STATED GOAL: Which lines of the listing below contain the word "name"? Pull out each one.
>> begin SUPPLIED ENTRIES
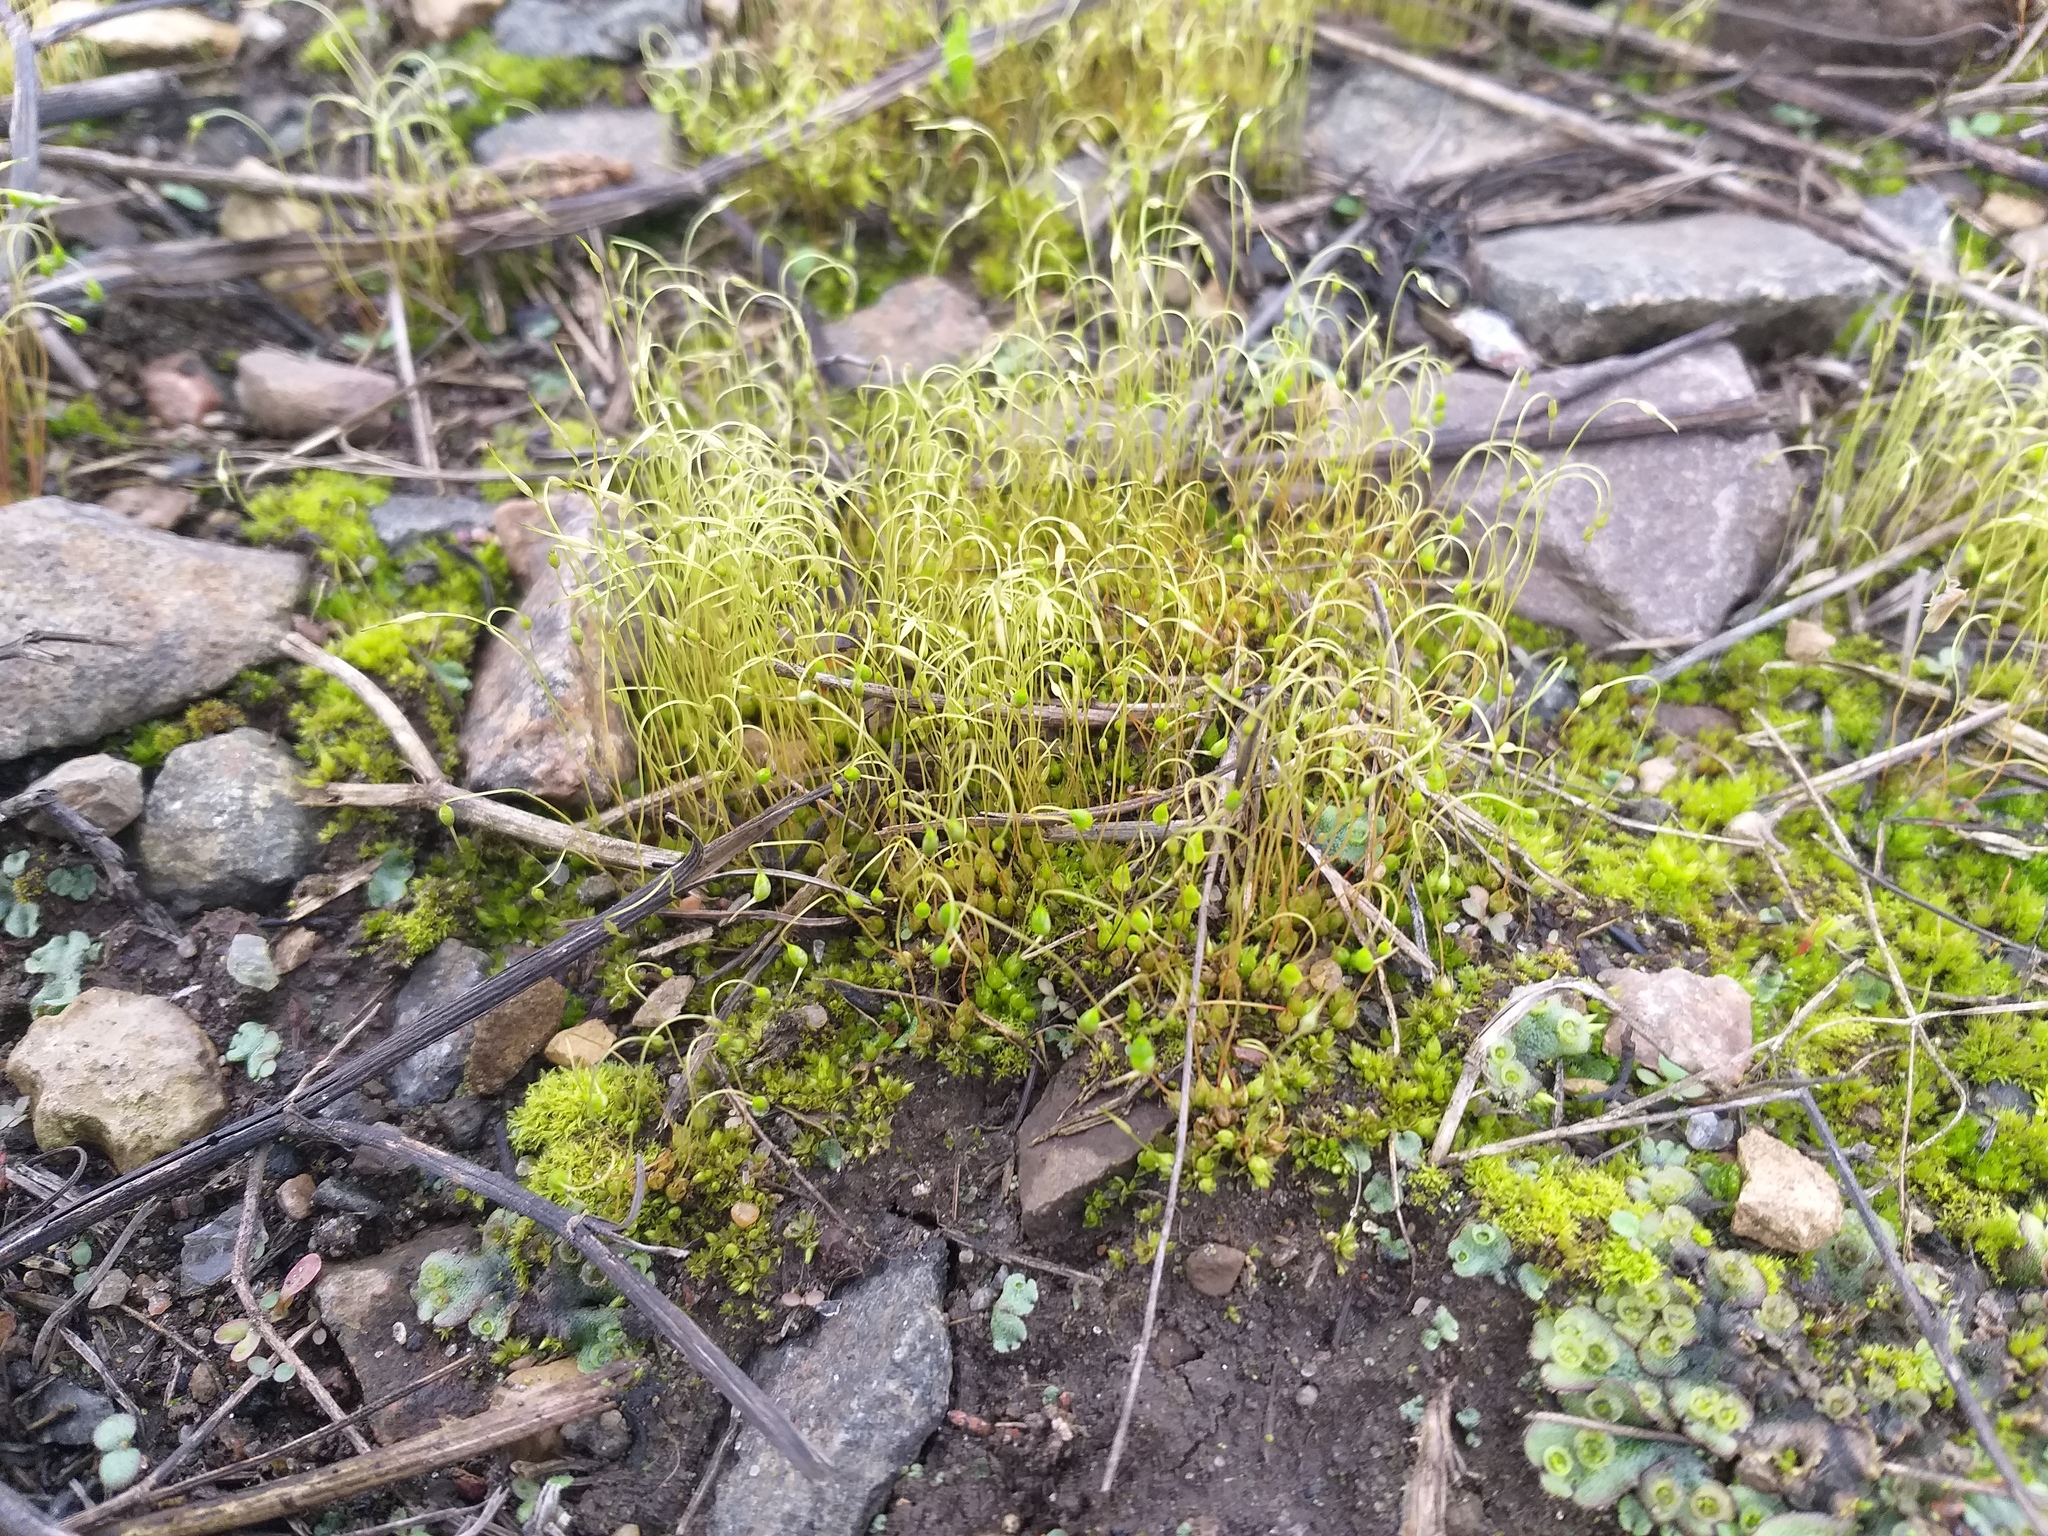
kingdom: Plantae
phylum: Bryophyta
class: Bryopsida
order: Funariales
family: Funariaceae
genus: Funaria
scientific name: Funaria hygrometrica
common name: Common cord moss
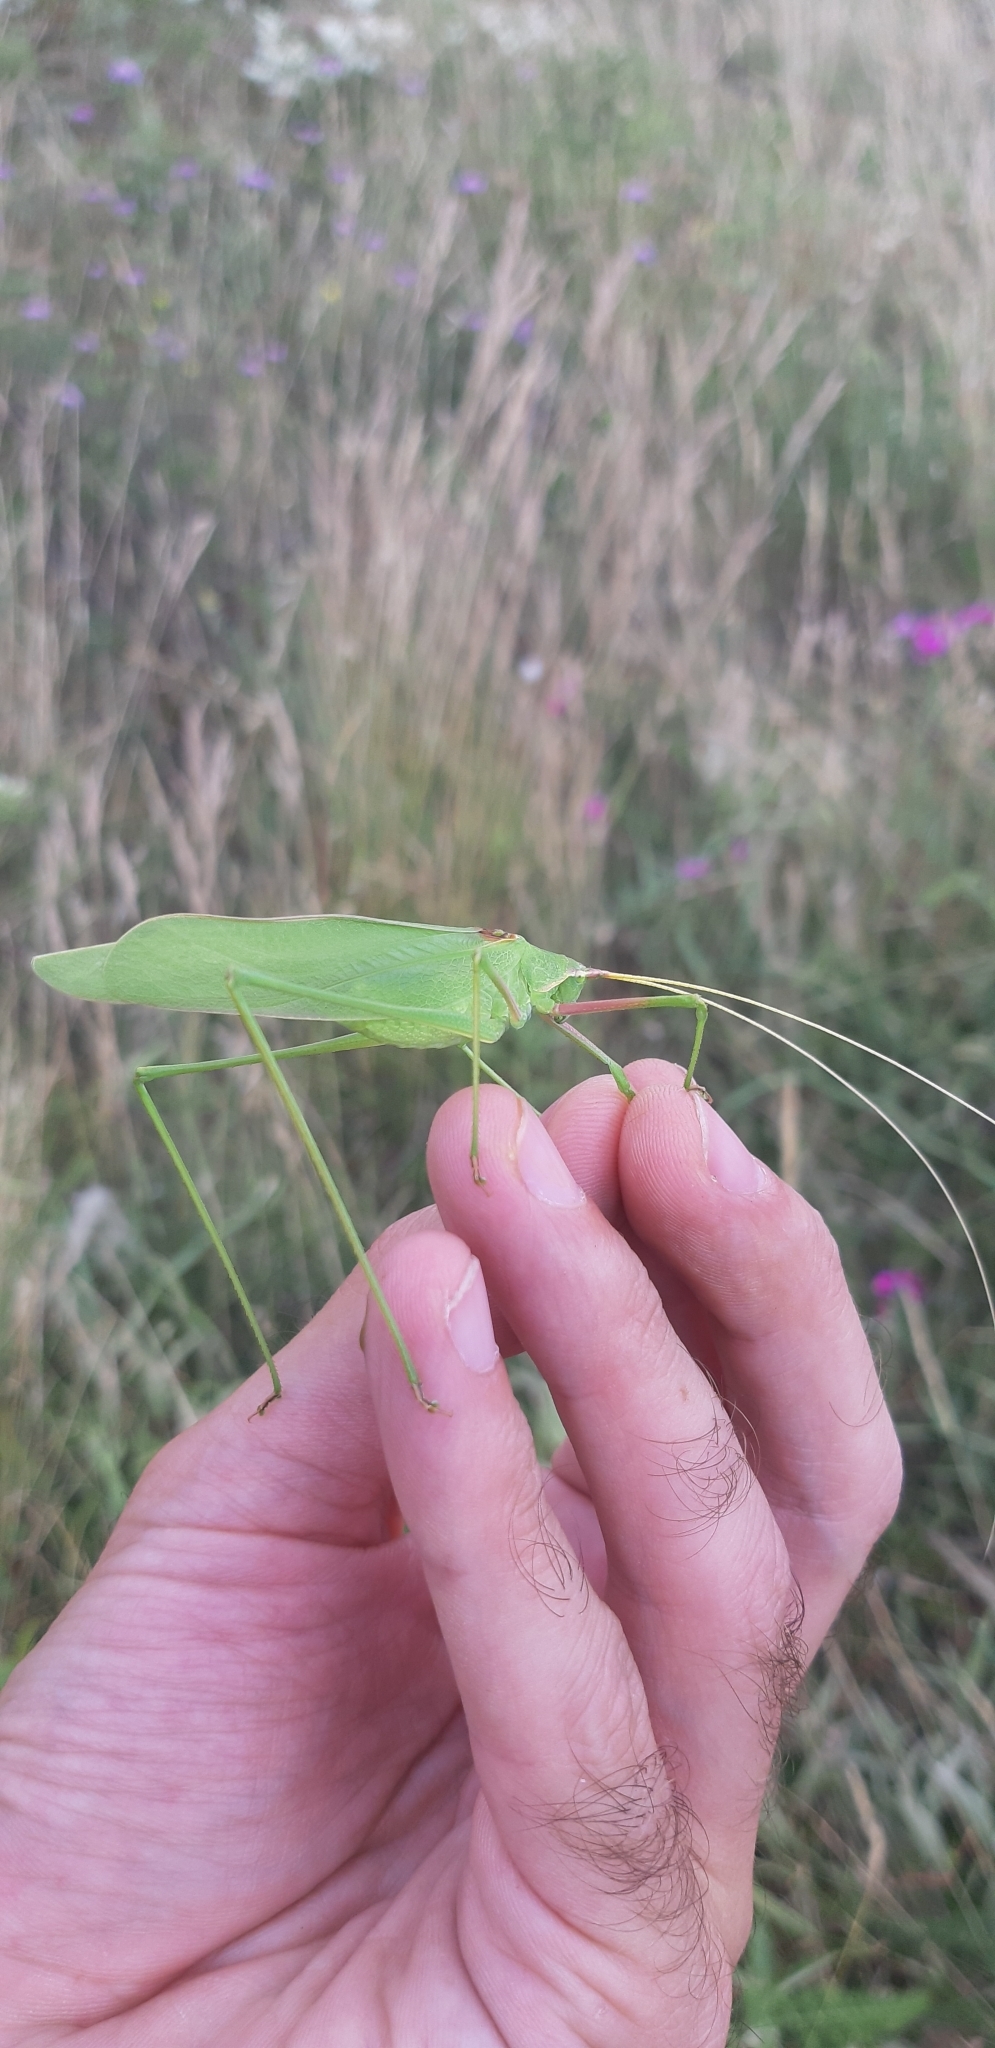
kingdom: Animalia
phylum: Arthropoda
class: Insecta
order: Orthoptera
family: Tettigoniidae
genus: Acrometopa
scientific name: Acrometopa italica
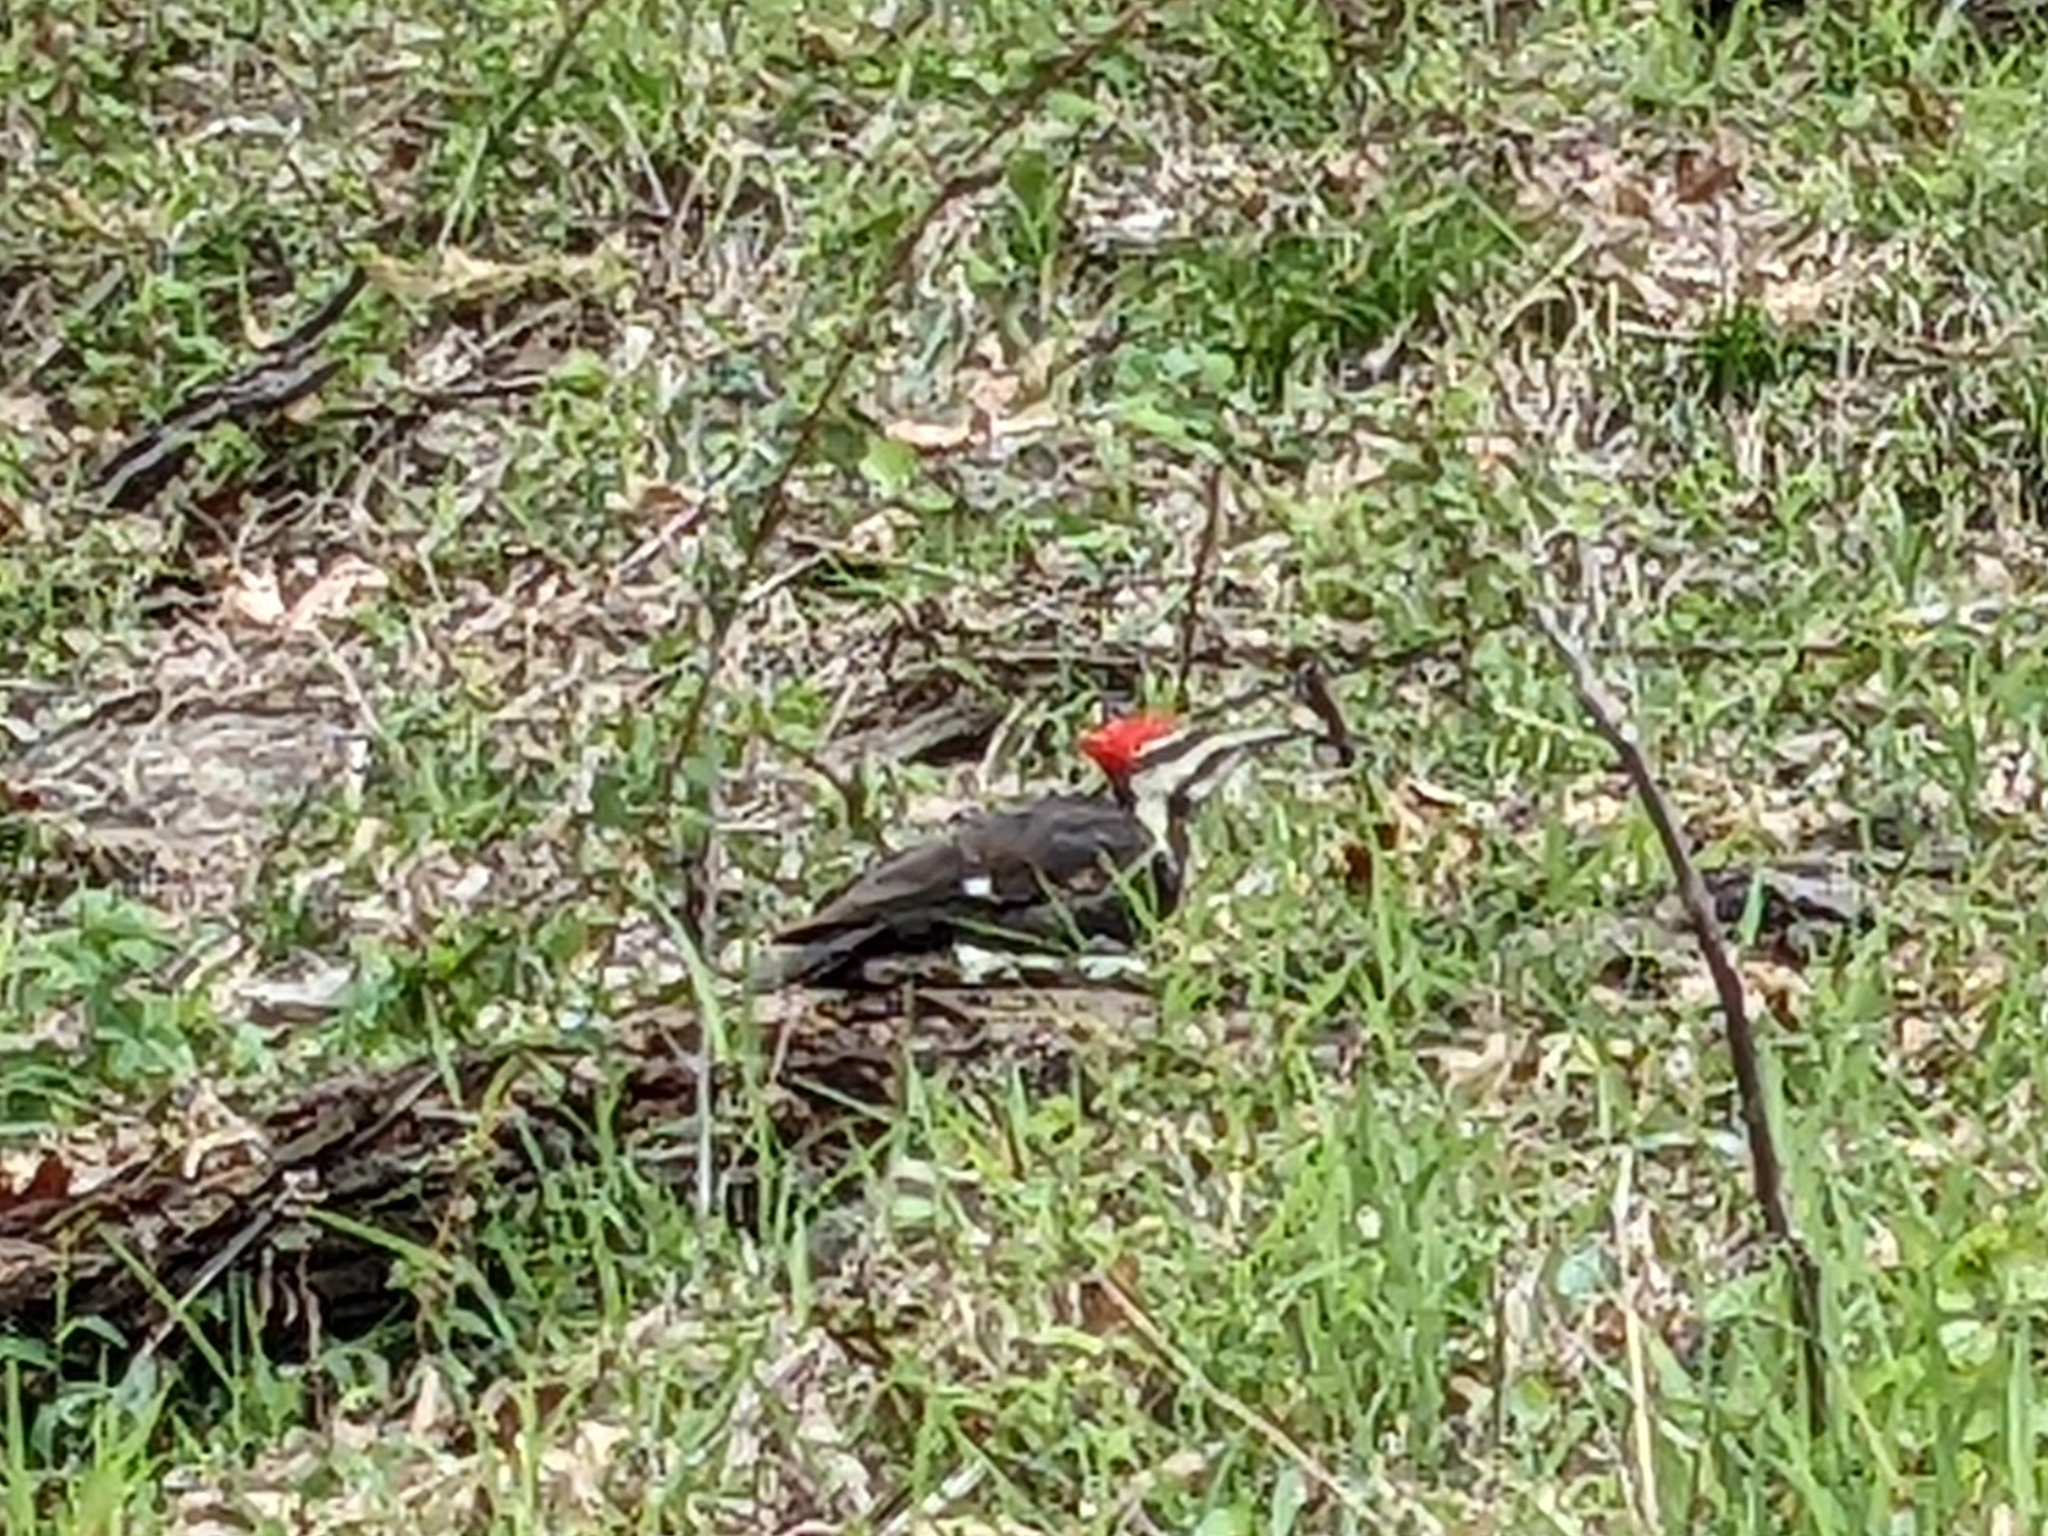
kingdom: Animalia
>> end SUPPLIED ENTRIES
SOLUTION:
scientific name: Funaria hygrometrica
common name: Common cord moss
scientific name: Acrometopa italica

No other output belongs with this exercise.